The Al-Hamlet Summit was written and performed in English. In 2004-6 Al-Bassam revised and expanded Summit into Arabic, touring with an Arab cast. Unlike most Hamlet adaptations known in the UK (except Soviet and Eastern European Hamlets), Summit was sharply political, exposing a major theme in Shakespeare’s play that had previously been invisible to most Western audiences. Summit offered a pitch-perfect satire of Arab political rhetoric and an evocative portrayal of a state where “something is rotten.”

Yet in its English version, Summit targeted a Western audience, staging a cable-news-like amalgamated blur of Middle East tyranny and violence and also suggesting the cost of Western meddling in the Arab world. For example, Al-Bassam introduced a non-Shakespearean character, the Arms Dealer, who sold to all sides. In an allusion to the “War on Terror,” he also exchanged some of Claudius’ lines with early-2000s speeches by Osama bin Laden, George W. Bush, and Ariel Sharon. In contrast to the all-powerful tyrants of many Arab Hamlet plays, Al-Bassam’s Claudius was pathetically in thrall to the West and its “petrodollars.” The English version won top prizes at the Cairo International Festival for Experimental Theatre (2002), but the Arabic-language version was never able to tour to any Arab city.

In 2002 Al-Bassam moved to Kuwait and since then has been working with Arab actors and translators and directing mostly in Arabic. Perhaps as a result, the Arab Shakespeare influences on his version of Richard III may be more recognizable than in his Summit. Commissioned in Arabic by the Royal Shakespeare Company’s 2007 Complete Works Festival, it stars well-known Syrian stage and film actor Fayez Kazak as Emir Gloucester, a clever and brutal manipulator, and it shifts the original context of the play by introducing a sinister set of minor characters: the revenge-thirsty deposed queen, the toady-turned-killer, the nouveau-riche bimbo, the slick western-trained consultant. The violence seems more specific than in Summit; the location is narrowed to an (unnamed) country in the Gulf. U.S. policy in the Middle East, personified by the bumbling Richmond, is shown as inept rather than all-powerfully evil. Linear history struggles and fails against the cyclical pull of revenge. Gloucester is depicted as particularly murderous, but no one’s hands are clean. Subtly different registers of language and costume create small, overlapping cultural worlds, which struggle for supremacy. (Subtitles notwithstanding, almost no single viewer understands every word spoken on stage; the result is that all audience members feel slightly on-edge.)

Al-Bassam’s Richard III represents the latest evolution of an Arab Shakespeare tradition that has developed over the past 120 years. In this tradition, Shakespeare’s plays have served various functions for Arab adapters: playhouse fodder, high-culture prestige objects, megaphones for revolutionary political aspirations, camouflage for political dissent. Al Bassam brings this tradition full circle: he brings his Arab-world and Arabic-language reworkings of Hamlet and Richard III to Western, English-speaking audiences, offering them a refraction of a refraction. His work shows not only what English Shakespeare can say to Arab audiences, but how Arab Shakespeare can speak to English-speaking audiences as well.

Further reading:
Al-Bassam, Sulayman. The Al-Hamlet Summit: A Political Arabesque, in English and Arabic (Hatfield: University of Hertfordshire Press, 2006).

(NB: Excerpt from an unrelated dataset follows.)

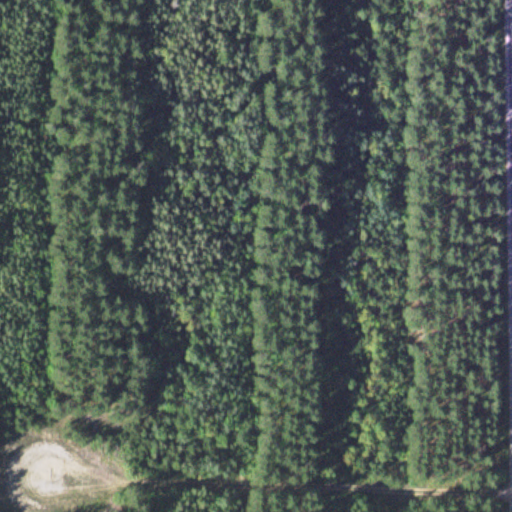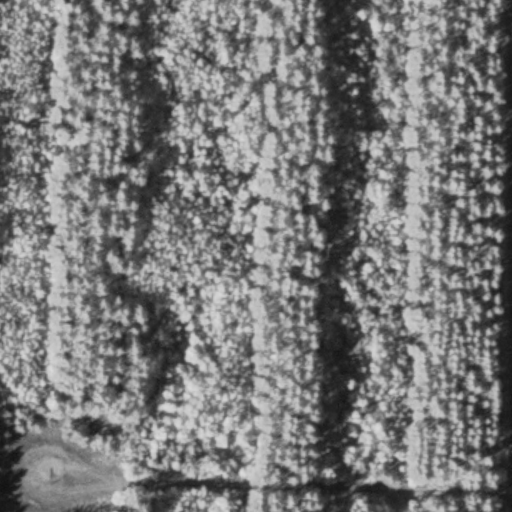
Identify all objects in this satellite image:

Bayer, Mark. “The Merchant of Venice, the Arab-Israeli Conflict, and the Perils of Shakespearean Appropriation.” Comparative Drama 41:4 (2007): 465-492.

Bushrui, Suheil B. “Shakespeare in the Arab World.” Middle East Forum 47 (Spring 1971): 54-64.
Critical Survey 19:3 (Winter 2007). Special issue with seven articles on Arab Shakespeare.

Ghazoul, Ferial J. “The Arabization of Othello.” Comparative Literature 50:1 (Winter 1998): 1-31.

Hanna, Sameh F. “Hamlet Lives Happily Ever After in Arabic: The Genesis of the Field of Drama Translation in Egypt.” The Translator 11:2 (2005): 167-192.

Litvin, Margaret. “When the Villain Steals the Show: The Character of Claudius in Post-1975 Arab(ic) Hamlet Adaptations.” Journal of Arabic Literature 38:2 (2007): 196-219.

al-Shetawi, Mahmoud F. “The Merchant of Venice in Arabic.” Journal of Intercultural Studies 15 (1994): 15-25.